My birthday this year was the best one since that mountain top in Europe. (Read about the day God changed my life HERE)
As the location implies, that day was literally a mountain top experience. I was so full of faith, excitement. Everything was new, and wonderful. God was close, the possibilities were endless. Dormant dreams suddenly became feasibilities, and hope was rising within me. I had so much anticipation and plans for the coming years.
Then the years came and went, (seven of them, to be exact) but none of my dreams came to fruition.
I am pretty sure I have cried on every birthday since that special one in Europe, because I was so disillusioned with what had come to be. That may sound ridiculous to you, and that’s alright. There are some things and details about my life that I don’t need to go into detail about here on this blog. So I will summarize it to say that there have just been some years of growth and brokenness that needed to take place, but were hard to get through. Every birthday that came and went became a reminder that my hopes were once again deferred. Each year I was just so disappointed and dejected with my position in life. Nothing was what I thought it would be.
I spent all of 26 dreading turning 27.
However something was different this year.
I have greeted so many birthdays with tears, but this year, I woke up with joy.
For the first time, in a long time, I feel like I can finally smile at my future. (I always found that portion of Proverbs 31 a challenge.)
The funny thing is that nothing has changed. Not really. Nothing about my circumstances as a 27 year old are different from what they were at 26 (or 25…or 22…)
I am still single.
I am still in college.
I am still working the same jobs.
My circumstances haven’t changed – I have. I am not the same person I was a year ago.
So why was my birthday so great?
Well, it could have been the fact that after so many years of feeling like I had no one to celebrate with, this year a whole group of friends (and a few couldn’t come) took me out to my favorite dessert place. I felt blessed beyond measure to have so many wonderful women in my life.
Sure. Any of those reasons would suffice for my having a good birthday.
However, I think there is more to it than that.
I have finally made my peace with where God has me in life, and it has made a world of difference in my joy.

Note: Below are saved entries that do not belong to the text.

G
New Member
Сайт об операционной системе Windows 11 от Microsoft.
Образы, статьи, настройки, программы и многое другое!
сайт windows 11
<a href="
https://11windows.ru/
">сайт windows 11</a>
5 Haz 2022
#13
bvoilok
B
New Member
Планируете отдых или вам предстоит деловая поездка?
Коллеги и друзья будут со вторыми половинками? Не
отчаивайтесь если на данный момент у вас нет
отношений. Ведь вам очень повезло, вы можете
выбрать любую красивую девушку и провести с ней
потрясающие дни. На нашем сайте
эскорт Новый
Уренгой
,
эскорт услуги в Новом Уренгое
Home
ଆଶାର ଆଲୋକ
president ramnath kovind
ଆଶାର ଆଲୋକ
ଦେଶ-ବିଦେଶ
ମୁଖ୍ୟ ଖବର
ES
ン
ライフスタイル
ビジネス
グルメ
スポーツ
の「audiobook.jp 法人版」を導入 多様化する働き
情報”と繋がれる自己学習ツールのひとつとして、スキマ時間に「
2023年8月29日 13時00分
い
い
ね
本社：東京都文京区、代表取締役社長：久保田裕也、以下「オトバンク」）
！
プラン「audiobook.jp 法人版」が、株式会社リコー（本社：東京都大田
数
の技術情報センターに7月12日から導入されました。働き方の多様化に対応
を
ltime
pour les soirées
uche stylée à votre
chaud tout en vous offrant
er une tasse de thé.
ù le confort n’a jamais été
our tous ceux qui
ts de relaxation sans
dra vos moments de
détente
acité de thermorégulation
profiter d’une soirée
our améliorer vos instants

It has taken me about 7 years to figure out how to really surrender my life to the Lord. Not just in method or in motion, but in reality and totality. I find that interesting, because in the Bible, the number 7 represents completion.
My life is not my own, because I gave it completely to Jesus on a snowy January 8th, back in 2006. The seven years since that day have been a journey to where I am now…Twenty-Seven. I must say, 27 feels good. Really Good. I cannot quite put it into words, but I finally feel comfortable in my own skin.